This is a very helpful excerpt from Frank J. Sheed’s book, Theology for Beginnings:
“Putting it bluntly, the life of heaven requires powers which by nature we do not possess. If we are to live it, we must be given new powers. To make a rough comparison: if we wanted to live on another planet, we should need new breathing powers, which by nature our lungs have not got. To live the life of heaven, we need new knowing and lovinig powers, which by nature our souls have not got.
For heaven our natural life is not sufficient; we need supernatural life. We have it only by God’s free gift, which is why we call it grace (the word is related to gratis). Sanctifying grace will be our next topic. Everything the Church does is connected with it, and can be understood but cloudily if we do not grasp what it is.
SANCTIFYING GRACE
When we come to die there is only one question that matters—have we sanctifying grace in our souls? If we have, then to heaven we shall go. There may be certain matters to be cleared, or cleansed, on the way, but to heaven we shall go, for we have the power to live there. If we have not, then to heaven we cannot go; not because we lack the price of admission, but because quite simply our soul lacks the powers that living in heaven calls for. It is not a question of getting past the gate, but of living once we are there; there would be no advantage in finding a kindly gate-keeper, willing to let us in anyhow! The powers of intellect and will that go with our natural life are not sufficient: heaven calls for powers of knowing and loving higher than our nature of itself has. We need super-natural life, and we must get it here upon earth. To die lacking it means eternal failure.
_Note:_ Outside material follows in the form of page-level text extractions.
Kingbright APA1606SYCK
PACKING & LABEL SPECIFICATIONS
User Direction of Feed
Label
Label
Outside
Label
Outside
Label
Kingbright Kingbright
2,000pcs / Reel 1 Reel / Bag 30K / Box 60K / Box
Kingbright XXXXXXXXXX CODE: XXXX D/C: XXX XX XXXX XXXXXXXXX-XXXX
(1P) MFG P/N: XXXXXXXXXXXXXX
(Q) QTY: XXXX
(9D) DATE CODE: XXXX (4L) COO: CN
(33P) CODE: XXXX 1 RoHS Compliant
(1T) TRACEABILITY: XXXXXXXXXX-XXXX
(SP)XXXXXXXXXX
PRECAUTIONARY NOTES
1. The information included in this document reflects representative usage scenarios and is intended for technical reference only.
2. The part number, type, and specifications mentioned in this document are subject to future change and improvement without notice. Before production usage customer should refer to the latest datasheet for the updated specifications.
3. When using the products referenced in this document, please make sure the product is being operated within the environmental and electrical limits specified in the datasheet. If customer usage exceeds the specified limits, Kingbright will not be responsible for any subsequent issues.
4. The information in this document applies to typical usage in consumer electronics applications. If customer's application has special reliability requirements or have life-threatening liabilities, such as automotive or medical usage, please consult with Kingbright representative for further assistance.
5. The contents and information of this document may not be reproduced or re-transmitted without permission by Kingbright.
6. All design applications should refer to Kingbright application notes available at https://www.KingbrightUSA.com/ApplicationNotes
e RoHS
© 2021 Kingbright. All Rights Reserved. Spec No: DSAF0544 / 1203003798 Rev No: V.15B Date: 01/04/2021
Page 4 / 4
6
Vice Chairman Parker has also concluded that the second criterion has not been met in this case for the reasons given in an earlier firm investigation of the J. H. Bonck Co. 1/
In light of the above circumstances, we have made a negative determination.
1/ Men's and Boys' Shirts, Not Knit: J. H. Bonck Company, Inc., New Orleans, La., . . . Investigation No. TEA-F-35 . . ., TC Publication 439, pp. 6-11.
We must look at grace more closely if we are to live our lives intelligently. Two things about it must be grasped.
First: It is supernatural, it is wholly above our nature, there is not even the tiniest seed of it in our nature capable of growing, there is nothing we can do to give it to ourselves. We can have it only as God gives it, and He is entirely free in the giving. That, as we have seen, is why it is called grace; and because its object is to unite us with God, it is called sanctifying grace.
Second: Even the word supernatural does not convey how great a thing it is. It is not simply above our nature, or any created nature. It enables us to do—at our own finite level, but really—something which only God Himself can do by nature: it enables us to see God direct. That is why it is called “a created share in the life of God.” That is why those who have it are called “sons of God”: a son is like in nature to his father; by this gift we have a totally new likeness to Our Father in heaven.
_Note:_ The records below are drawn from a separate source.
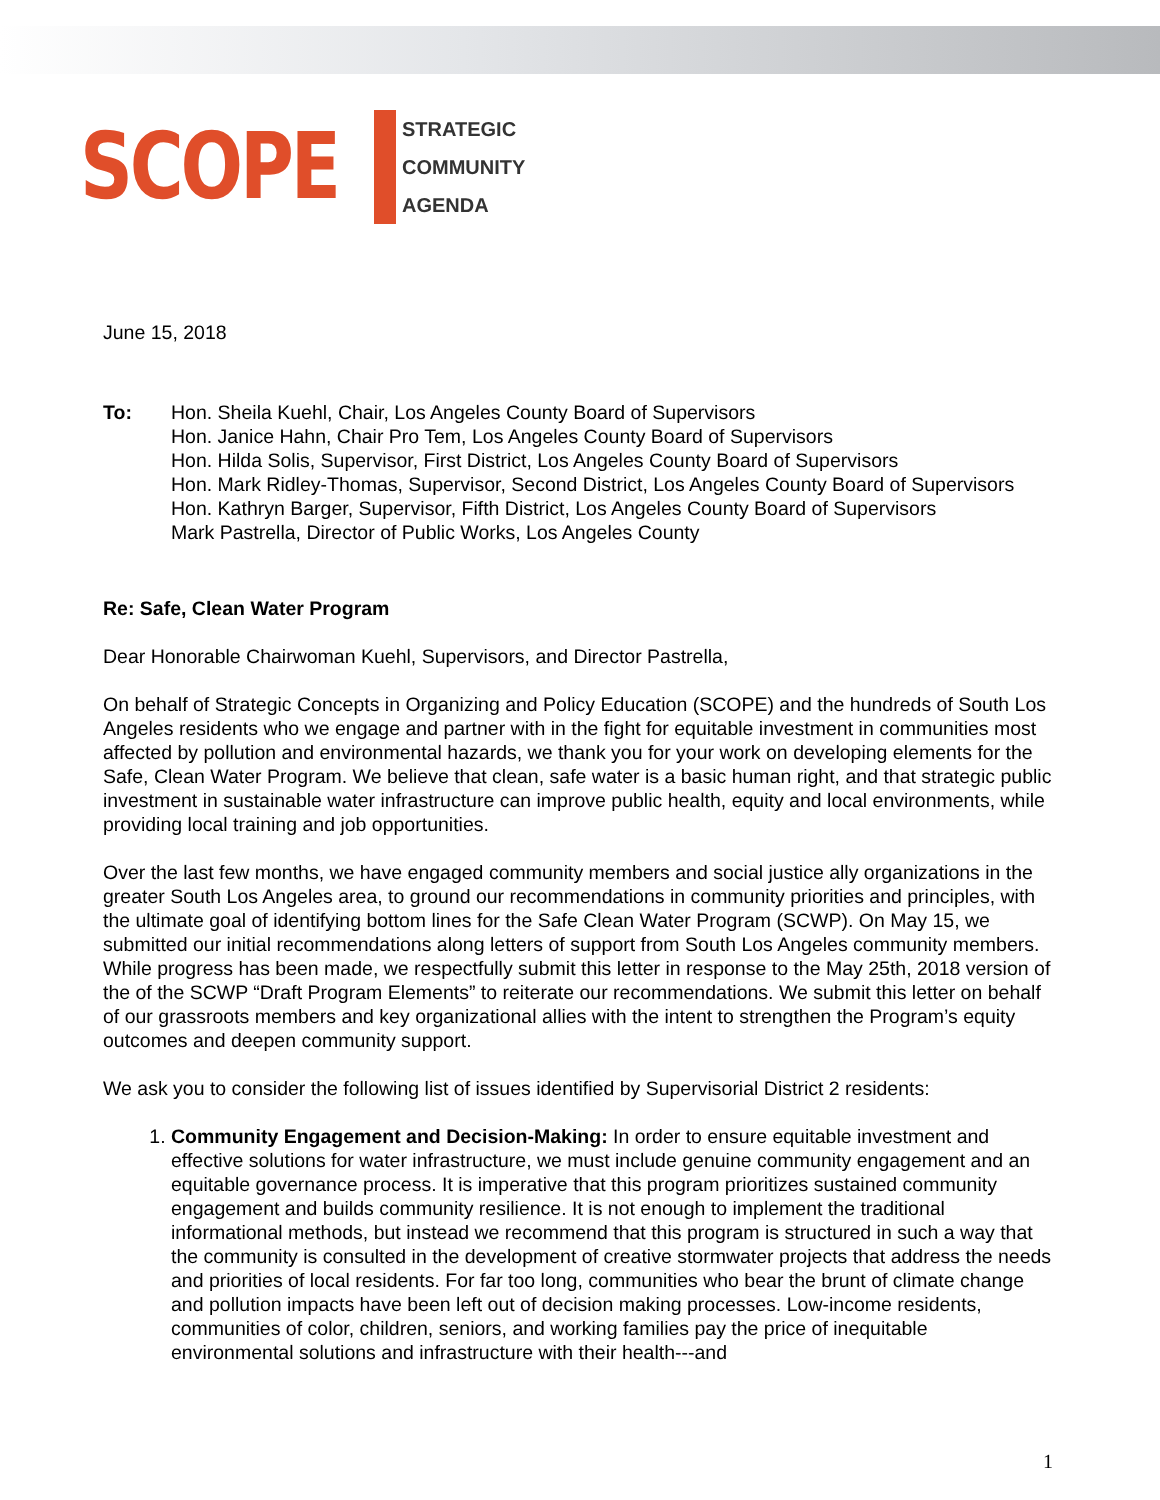SCOPE
STRATEGIC
COMMUNITY
AGENDA
June 15, 2018
To: Hon. Sheila Kuehl, Chair, Los Angeles County Board of Supervisors
Hon. Janice Hahn, Chair Pro Tem, Los Angeles County Board of Supervisors
Hon. Hilda Solis, Supervisor, First District, Los Angeles County Board of Supervisors
Hon. Mark Ridley-Thomas, Supervisor, Second District, Los Angeles County Board of Supervisors
Hon. Kathryn Barger, Supervisor, Fifth District, Los Angeles County Board of Supervisors
Mark Pastrella, Director of Public Works, Los Angeles County
Re: Safe, Clean Water Program
Dear Honorable Chairwoman Kuehl, Supervisors, and Director Pastrella,
On behalf of Strategic Concepts in Organizing and Policy Education (SCOPE) and the hundreds of South Los Angeles residents who we engage and partner with in the fight for equitable investment in communities most affected by pollution and environmental hazards, we thank you for your work on developing elements for the Safe, Clean Water Program. We believe that clean, safe water is a basic human right, and that strategic public investment in sustainable water infrastructure can improve public health, equity and local environments, while providing local training and job opportunities.
Over the last few months, we have engaged community members and social justice ally organizations in the greater South Los Angeles area, to ground our recommendations in community priorities and principles, with the ultimate goal of identifying bottom lines for the Safe Clean Water Program (SCWP). On May 15, we submitted our initial recommendations along letters of support from South Los Angeles community members. While progress has been made, we respectfully submit this letter in response to the May 25th, 2018 version of the of the SCWP “Draft Program Elements” to reiterate our recommendations. We submit this letter on behalf of our grassroots members and key organizational allies with the intent to strengthen the Program’s equity outcomes and deepen community support.
We ask you to consider the following list of issues identified by Supervisorial District 2 residents:
1. Community Engagement and Decision-Making: In order to ensure equitable investment and effective solutions for water infrastructure, we must include genuine community engagement and an equitable governance process. It is imperative that this program prioritizes sustained community engagement and builds community resilience. It is not enough to implement the traditional informational methods, but instead we recommend that this program is structured in such a way that the community is consulted in the development of creative stormwater projects that address the needs and priorities of local residents. For far too long, communities who bear the brunt of climate change and pollution impacts have been left out of decision making processes. Low-income residents, communities of color, children, seniors, and working families pay the price of inequitable environmental solutions and infrastructure with their health---and
1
Giving us this new life, God does not give us a new soul with new faculties. He inserts it, sets it functioning, in the soul we already have. By it our intellect, which exists to know truth, is given the power to know in a new way; our will, which exists to love goodness, is given the power to love in a new way.
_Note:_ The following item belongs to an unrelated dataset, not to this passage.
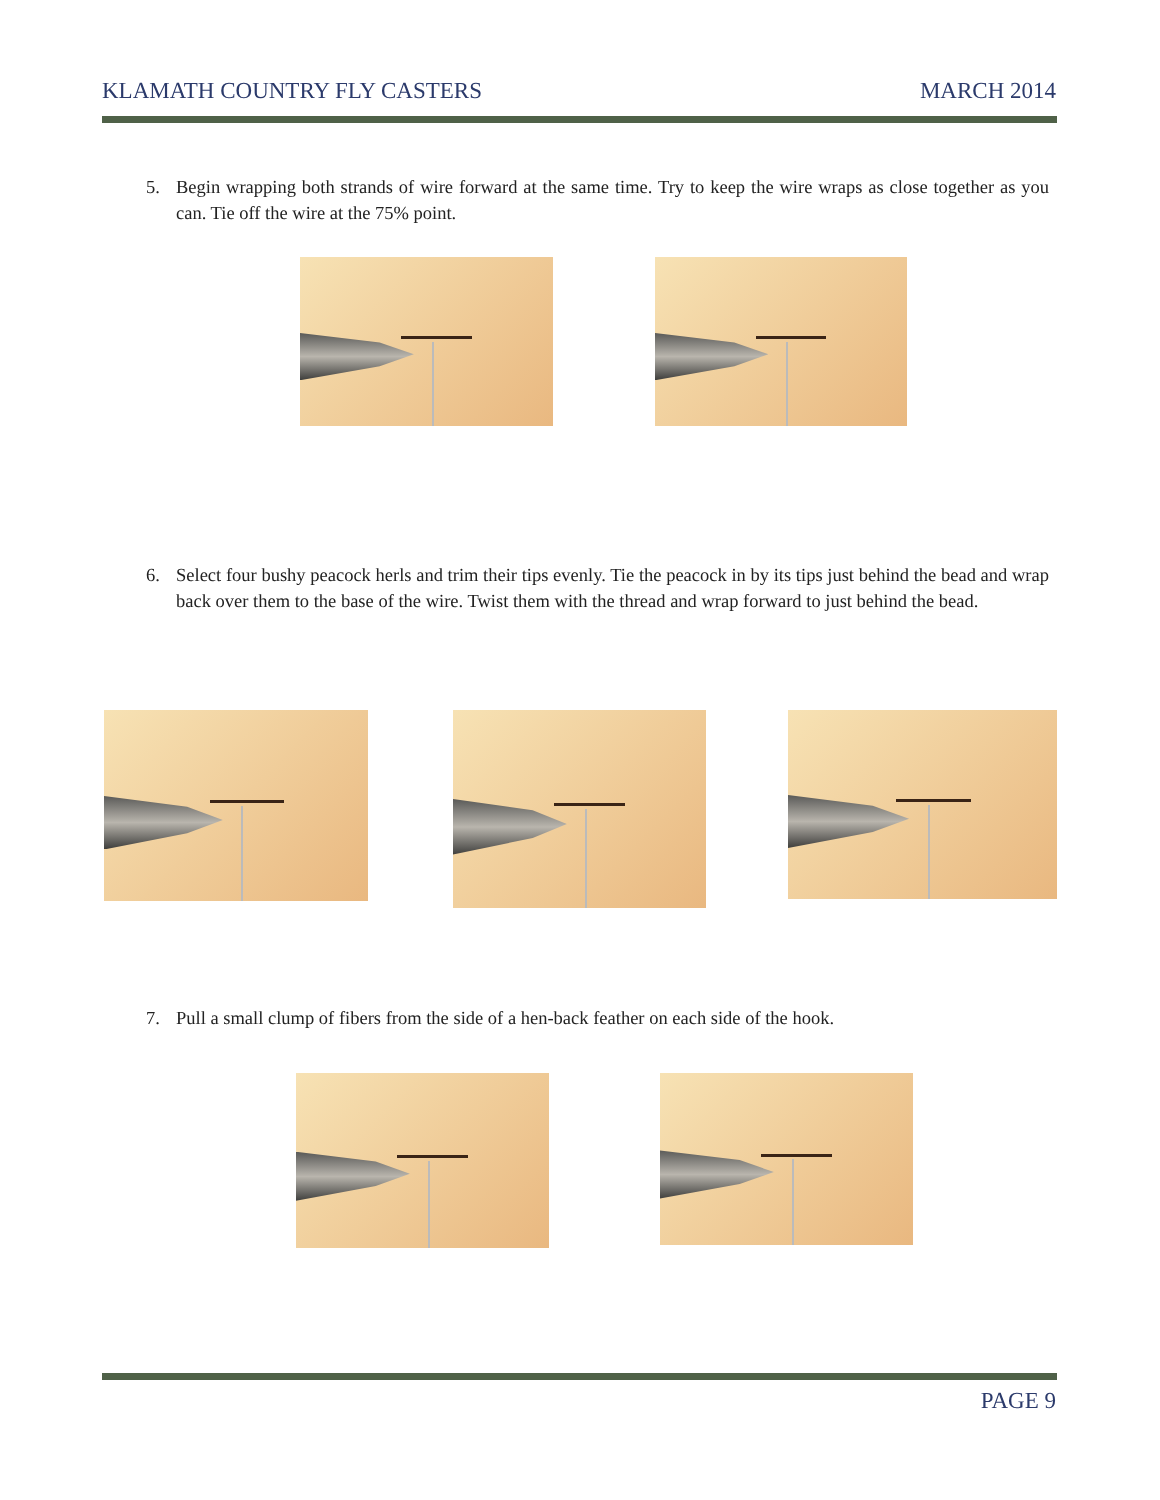KLAMATH COUNTRY FLY CASTERS MARCH 2014
5. Begin wrapping both strands of wire forward at the same time. Try to keep the wire wraps as close together as you can. Tie off the wire at the 75% point.
6. Select four bushy peacock herls and trim their tips evenly. Tie the peacock in by its tips just behind the bead and wrap back over them to the base of the wire. Twist them with the thread and wrap forward to just behind the bead.
7. Pull a small clump of fibers from the side of a hen-back feather on each side of the hook.
PAGE 9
We get the supernatural life here on earth. Not until we reach heaven will it enable us to see God face to face and love Him in the direct contact of the will. But even on earth its elevating work has begun; it gives the intellect a new power of taking hold of truth—by faith; it gives the will new powers of reaching out to goodness—by hope and by charity.
Faith, then, does not mean simply feeling that we believe more than we used to; hope does not mean simply feeling optimistic about our chances of salvation; charity does not mean simply feeling pleased with God. All three may have their effect on our feelings; but they are not feelings; they are wholly real.
The supernatural life in our souls is a new fact, as real as the natural life we have to start with. The powers it gives are facts too; they enable us to do things which without them we could not do: they are as real as eyesight, and considerably more important. Without eyesight, we could not see the material world. But without sanctifying grace we should not be able to see God direct, which is the very essence of living in heaven.
Not only that: here below we should not be sharers of the divine life, sons of God, capable already of taking hold of God by faith and hope and charity, capable of meriting increase of life. This increase of life must be realized; one can be more alive or less, and our life in heaven will differ according to the intensity of faith and hope and charity in our souls when we come to die.
We shall go on to consider these three virtues in detail. Meanwhile concentrate upon one truth: grace is not just a way of saying that a soul is in God’s favor; it is a real life, with its own proper powers, living in the soul; and he who has it is a new man. A soul with sanctifying grace in it is indwelt by God.” (Frank J. Sheed.)